- ABOUT THIS TASK -
Taking each line of the records in turn, count those containing "order" and report only the number.

Stored items
━━━━

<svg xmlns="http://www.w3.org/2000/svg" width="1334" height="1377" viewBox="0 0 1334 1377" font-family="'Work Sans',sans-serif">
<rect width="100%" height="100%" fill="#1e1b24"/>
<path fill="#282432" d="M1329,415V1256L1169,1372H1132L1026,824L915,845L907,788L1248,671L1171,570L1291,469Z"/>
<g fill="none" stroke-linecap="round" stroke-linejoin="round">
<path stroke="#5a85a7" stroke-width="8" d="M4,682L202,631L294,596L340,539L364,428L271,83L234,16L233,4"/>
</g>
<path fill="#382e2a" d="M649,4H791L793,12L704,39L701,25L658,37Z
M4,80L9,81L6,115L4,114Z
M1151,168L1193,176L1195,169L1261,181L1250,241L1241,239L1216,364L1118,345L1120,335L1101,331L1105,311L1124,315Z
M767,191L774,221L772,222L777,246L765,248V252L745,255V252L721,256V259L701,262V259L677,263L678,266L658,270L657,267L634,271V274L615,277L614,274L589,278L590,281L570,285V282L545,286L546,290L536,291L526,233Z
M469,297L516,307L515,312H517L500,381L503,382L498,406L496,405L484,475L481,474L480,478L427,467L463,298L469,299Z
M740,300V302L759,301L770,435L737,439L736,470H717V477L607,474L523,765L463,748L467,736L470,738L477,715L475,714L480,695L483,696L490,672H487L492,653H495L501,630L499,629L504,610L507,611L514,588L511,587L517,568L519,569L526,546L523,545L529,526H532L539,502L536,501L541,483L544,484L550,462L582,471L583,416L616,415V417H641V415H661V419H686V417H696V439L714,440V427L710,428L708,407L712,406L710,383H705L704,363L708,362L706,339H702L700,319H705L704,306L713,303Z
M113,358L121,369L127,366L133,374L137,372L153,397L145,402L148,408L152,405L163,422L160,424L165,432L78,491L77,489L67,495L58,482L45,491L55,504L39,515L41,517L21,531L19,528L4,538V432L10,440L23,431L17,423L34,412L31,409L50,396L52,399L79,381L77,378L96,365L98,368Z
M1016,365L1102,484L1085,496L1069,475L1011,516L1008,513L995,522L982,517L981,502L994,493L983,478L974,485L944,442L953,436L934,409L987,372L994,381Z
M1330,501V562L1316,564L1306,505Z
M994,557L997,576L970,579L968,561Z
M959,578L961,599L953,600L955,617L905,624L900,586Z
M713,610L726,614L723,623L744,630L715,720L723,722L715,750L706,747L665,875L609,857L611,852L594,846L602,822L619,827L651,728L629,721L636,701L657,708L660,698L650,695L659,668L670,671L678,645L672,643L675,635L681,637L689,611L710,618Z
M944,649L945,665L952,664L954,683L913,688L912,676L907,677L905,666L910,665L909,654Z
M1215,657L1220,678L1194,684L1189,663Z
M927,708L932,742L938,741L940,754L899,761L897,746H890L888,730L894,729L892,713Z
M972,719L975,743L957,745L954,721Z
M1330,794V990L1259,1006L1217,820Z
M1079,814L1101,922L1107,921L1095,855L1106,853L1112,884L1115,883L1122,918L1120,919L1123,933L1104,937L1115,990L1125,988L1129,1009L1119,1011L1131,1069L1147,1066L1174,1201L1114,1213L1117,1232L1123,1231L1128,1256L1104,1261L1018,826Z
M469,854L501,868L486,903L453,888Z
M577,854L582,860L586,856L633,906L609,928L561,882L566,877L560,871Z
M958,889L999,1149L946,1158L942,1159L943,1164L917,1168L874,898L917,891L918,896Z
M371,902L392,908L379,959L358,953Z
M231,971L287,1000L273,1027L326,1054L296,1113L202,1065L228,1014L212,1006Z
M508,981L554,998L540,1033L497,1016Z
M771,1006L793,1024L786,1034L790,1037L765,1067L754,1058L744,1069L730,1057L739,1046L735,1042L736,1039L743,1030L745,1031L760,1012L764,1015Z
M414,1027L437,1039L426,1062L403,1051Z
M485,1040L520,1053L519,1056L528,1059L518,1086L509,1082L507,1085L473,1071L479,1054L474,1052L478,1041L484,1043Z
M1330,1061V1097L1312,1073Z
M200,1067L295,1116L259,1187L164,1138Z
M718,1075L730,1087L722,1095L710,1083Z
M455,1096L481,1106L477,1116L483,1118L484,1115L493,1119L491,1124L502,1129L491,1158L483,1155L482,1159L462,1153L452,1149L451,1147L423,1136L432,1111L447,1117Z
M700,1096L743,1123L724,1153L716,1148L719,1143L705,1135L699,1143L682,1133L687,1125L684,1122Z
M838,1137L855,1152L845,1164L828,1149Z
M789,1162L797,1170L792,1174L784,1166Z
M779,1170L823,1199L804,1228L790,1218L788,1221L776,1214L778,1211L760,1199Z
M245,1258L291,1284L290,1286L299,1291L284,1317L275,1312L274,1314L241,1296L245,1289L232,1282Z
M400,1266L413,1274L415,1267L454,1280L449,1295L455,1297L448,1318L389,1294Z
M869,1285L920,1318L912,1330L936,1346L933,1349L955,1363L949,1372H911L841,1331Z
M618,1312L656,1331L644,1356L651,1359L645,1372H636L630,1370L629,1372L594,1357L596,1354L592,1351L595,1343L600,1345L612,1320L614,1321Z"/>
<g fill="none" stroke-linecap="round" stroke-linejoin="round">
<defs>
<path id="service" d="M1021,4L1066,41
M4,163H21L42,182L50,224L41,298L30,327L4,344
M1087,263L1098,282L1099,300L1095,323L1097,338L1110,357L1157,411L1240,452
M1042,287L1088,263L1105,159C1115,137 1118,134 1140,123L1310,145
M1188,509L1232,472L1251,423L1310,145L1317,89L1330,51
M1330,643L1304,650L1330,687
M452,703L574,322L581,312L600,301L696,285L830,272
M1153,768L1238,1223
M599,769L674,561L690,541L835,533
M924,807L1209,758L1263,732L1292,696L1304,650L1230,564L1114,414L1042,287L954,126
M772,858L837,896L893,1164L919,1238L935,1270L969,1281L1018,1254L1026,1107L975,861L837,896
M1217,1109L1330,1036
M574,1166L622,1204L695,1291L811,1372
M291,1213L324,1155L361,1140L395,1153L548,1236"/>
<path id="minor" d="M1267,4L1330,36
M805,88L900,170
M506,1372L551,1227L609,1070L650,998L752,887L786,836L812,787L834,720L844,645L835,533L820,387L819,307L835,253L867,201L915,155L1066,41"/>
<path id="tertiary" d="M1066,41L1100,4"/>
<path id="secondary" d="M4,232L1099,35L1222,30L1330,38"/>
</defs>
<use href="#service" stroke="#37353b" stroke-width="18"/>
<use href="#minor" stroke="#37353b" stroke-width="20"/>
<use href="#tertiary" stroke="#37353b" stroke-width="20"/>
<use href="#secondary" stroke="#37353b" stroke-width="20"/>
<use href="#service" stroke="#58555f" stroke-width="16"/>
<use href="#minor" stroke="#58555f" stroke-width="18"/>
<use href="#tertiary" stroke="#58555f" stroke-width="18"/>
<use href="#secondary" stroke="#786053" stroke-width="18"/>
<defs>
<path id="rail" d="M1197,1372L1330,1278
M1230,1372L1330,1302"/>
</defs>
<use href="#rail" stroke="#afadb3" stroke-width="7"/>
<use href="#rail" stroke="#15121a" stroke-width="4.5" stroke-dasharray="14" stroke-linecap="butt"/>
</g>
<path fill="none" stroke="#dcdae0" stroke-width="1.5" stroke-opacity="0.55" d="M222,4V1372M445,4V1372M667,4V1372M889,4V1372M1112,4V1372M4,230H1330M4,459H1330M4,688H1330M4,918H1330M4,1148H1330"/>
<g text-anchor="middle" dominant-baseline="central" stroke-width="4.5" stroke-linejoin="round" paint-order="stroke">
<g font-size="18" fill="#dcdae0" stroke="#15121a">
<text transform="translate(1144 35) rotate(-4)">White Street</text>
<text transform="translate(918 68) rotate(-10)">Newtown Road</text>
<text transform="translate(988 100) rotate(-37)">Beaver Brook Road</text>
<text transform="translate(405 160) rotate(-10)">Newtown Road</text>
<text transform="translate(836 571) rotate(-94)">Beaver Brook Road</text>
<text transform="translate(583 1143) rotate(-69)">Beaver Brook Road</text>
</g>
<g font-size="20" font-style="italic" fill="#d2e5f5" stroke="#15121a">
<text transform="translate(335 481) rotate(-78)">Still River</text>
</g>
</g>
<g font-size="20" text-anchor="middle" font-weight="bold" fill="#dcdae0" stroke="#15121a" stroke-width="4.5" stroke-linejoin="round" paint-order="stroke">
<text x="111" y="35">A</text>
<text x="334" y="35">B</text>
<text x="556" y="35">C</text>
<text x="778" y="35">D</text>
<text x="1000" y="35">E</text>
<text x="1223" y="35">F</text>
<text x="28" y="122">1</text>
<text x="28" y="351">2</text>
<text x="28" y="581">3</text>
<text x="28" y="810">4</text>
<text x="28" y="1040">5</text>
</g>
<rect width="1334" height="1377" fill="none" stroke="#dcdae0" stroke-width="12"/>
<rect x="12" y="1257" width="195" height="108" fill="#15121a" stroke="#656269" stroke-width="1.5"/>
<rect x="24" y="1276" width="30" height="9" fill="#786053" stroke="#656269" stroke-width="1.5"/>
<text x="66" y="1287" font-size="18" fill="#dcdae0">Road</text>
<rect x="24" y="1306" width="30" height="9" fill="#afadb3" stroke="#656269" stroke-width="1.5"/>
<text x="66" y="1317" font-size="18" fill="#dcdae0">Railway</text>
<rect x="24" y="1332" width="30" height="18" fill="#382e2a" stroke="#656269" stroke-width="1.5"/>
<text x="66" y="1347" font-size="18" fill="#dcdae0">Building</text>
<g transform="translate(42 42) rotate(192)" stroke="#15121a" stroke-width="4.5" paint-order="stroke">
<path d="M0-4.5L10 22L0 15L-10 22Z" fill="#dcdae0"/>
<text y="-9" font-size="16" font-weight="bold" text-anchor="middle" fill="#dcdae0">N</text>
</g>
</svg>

━━━━

- OUTPUT OF THE TASK -
3